Bridges are never an easy fix. Anyone familiar with town bridges spanning the Saugus River knows the amount of time and traffic detouring required to get those bridges replaced and the work continues.

Bridge projects require detouring drivers or shutting down lanes and contributing to traffic tie-ups on already-overcrowded roads. They involve engineering and structural work that takes time and money to accomplish.

But bridge repairs cannot be ignored. News reports periodically highlight horror stories about concrete chunks or metal falling from elderly bridges onto vehicles.
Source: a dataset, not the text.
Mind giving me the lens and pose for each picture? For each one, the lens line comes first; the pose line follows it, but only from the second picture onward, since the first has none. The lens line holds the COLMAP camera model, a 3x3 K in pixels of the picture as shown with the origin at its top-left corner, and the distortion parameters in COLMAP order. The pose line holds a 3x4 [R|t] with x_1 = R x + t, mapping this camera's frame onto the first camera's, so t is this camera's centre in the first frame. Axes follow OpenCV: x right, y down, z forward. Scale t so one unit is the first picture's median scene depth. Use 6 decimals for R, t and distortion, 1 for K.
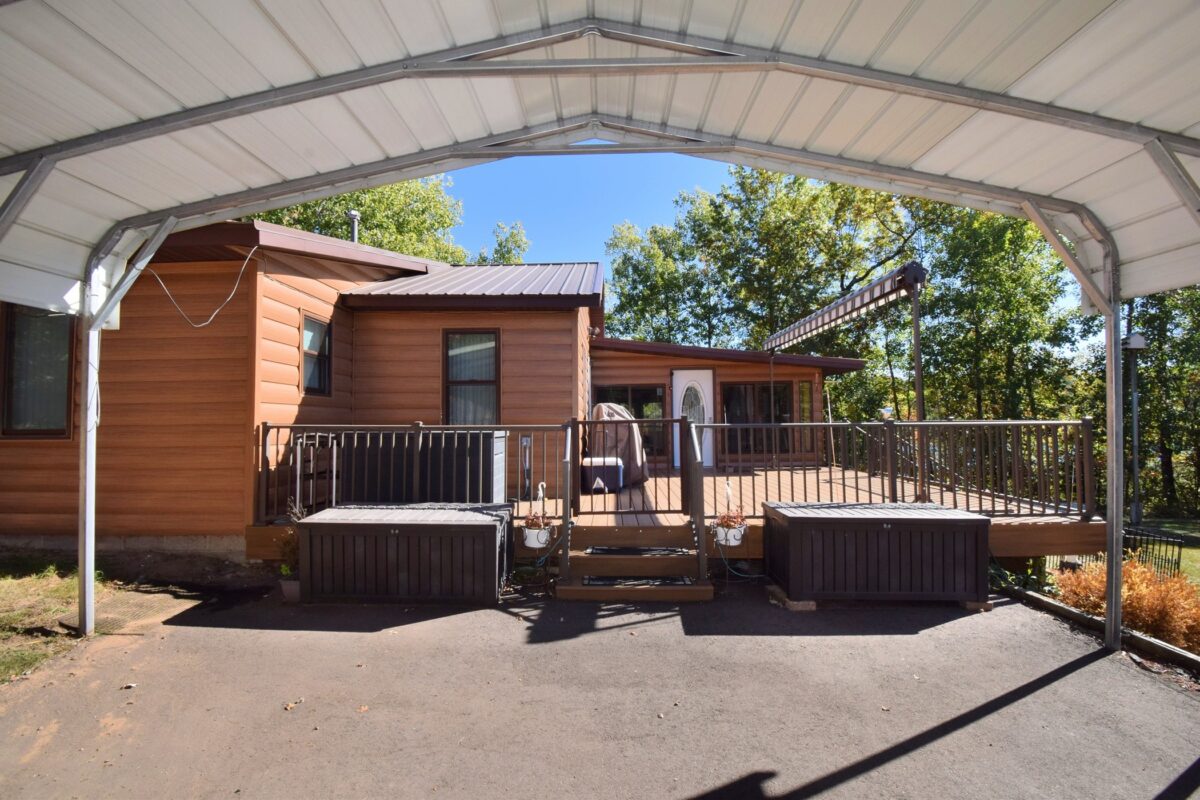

More than one bridge in the state has been closed down or posted with state warning signs prohibiting truck traffic.

Focusing on violence

Ironically, the same strategy that set the stage for bridge construction across the nation 80 years ago makes sense today. The Great Depression spawned federal project agencies that built bridges and put the unemployed to work.

A new national commitment funded by federal dollars to fix up thousands of bridges needs to be entertained and launched. More exciting transportation projects or alternate energy endeavors should be put on hold in order to channel money into bridge building.

Municipal spending, even state dollars, don’t come close to covering costs for pricey bridge projects — even ones as relatively small as the Water Street bridge. Failure to repair and replace bridges will lead to an economic injury caused by detours and traffic tie-ups around closed bridges.